By Sangeetha Saran
The topic of ethics in yoga teacher training is complicated, with much gray area. Recently, a question was posed by an experienced, yet confused, yoga instructor, who we’ll call “Maria,” but that is not her real name.. A teacher for 8 years, Maria had become interested in one of her students. Both he and she are single. He seemed to reciprocate her interest, asking her repeatedly to join him for lunch or coffee after some of their morning classes. Maria had always prided herself on being a strict follower of the yamas and niyamas, which are Patanjali’s code of ethics, so she came looking for some advice.
Yamas and Niyamas
The yamas and niyamas represent a philosophical basis for practicing yoga, and for being. Although many yoga practices prioritize the asanas before the yamas and niyamas, these ten principles suggest a way of living that is truthful, nonviolent, content, not covetous, without stealing, sexually responsible, clean, hard-working, self-aware and surrendered to God or the universal life force. Teachers have a responsibility to both live the yamas and niyamas and to instruct their students about them.

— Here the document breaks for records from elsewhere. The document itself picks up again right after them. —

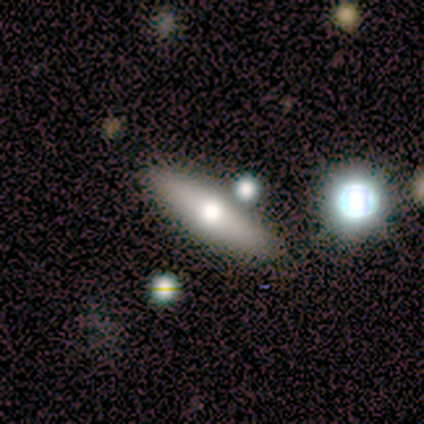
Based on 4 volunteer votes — smooth 50% (tied), featured or disk 50% (tied), star or artifact 0%. Down the decision tree: how rounded — in between (50%, tied with cigar-shaped); merging — none (75%).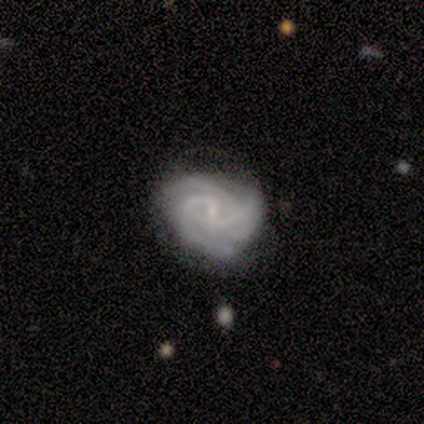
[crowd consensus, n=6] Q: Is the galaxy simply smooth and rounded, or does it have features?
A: featured or disk — 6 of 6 (100%).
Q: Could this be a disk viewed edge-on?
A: no — 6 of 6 (100%).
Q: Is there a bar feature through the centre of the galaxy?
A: no — 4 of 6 (67%).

Daily Ethics of Teaching Yoga
In the West, these principles have not always been adhered to or taught well. As a result, many yoga teachers, Indian as well as American, have strayed from the path of ethical instruction. Have you ever stopped to think that talking about colleagues and students is unethical, for example, or that stealing clients or being lazy about one’s own formal practice is unethical? According to yogic philosophy, comparing oneself to another or complaining about things is unethical. Clearly, the disconnect between the code of ethics Patanjali wrote about and the daily life of an average yoga teacher has become so fraught with problems that some places have adopted an incredibly detailed ethical code that prohibits student-teacher relationships, smoking, false advertising or lying of any kind.

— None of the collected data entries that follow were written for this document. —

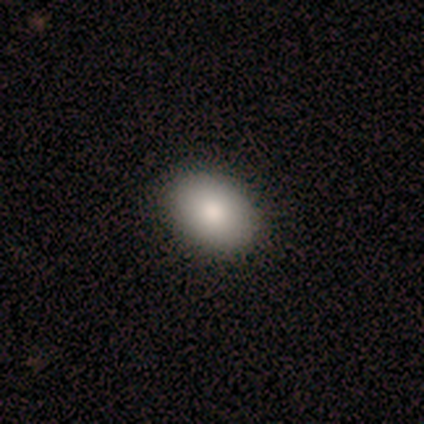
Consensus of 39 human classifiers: Q: Smooth or featured?
A: smooth (87%); runner-up: star or artifact (8%)
Q: How rounded?
A: in between (85%); runner-up: round (15%)
Q: Merging?
A: none (97%); runner-up: merger (3%)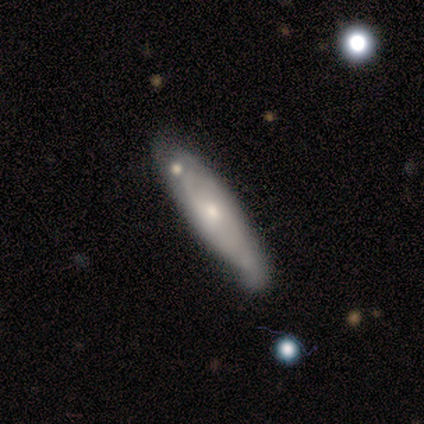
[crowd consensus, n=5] Smooth or featured?
  - smooth: 60% *
  - featured or disk: 40%
  - star or artifact: 0%
How rounded?
  - cigar-shaped: 100% *
  - round: 0%
  - in between: 0%
Merging?
  - minor disturbance: 80% *
  - none: 20%
  - major disturbance: 0%
  - merger: 0%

This yoga instructor had always prided herself on living according to yogic philosophy, was therefore troubled by her interest in her student. Her studio’s ethical code prohibited relationships with students, and one of her colleagues was beginning to notice the mutual interest. She eventually decided to be truthful about the situation with her colleague, who volunteered to take over as that student’s teacher to see if the mutual interest played itself out. It did, but Maria still felt uneasiness about the relationship, and this discomfort eventually prompted her to end their interactions.
Maria’s decision was hotly debated by some of her colleagues, who had encouraged her to pursue her interest when she was no longer teaching him as a student. Many still argue that there was nothing wrong with forming a romantic relationship with a former student, while others are steadfast that Maria did the right thing. One thing is certain, the day-to-day experiences of real life can make the ethics of teaching yoga difficult to figure out.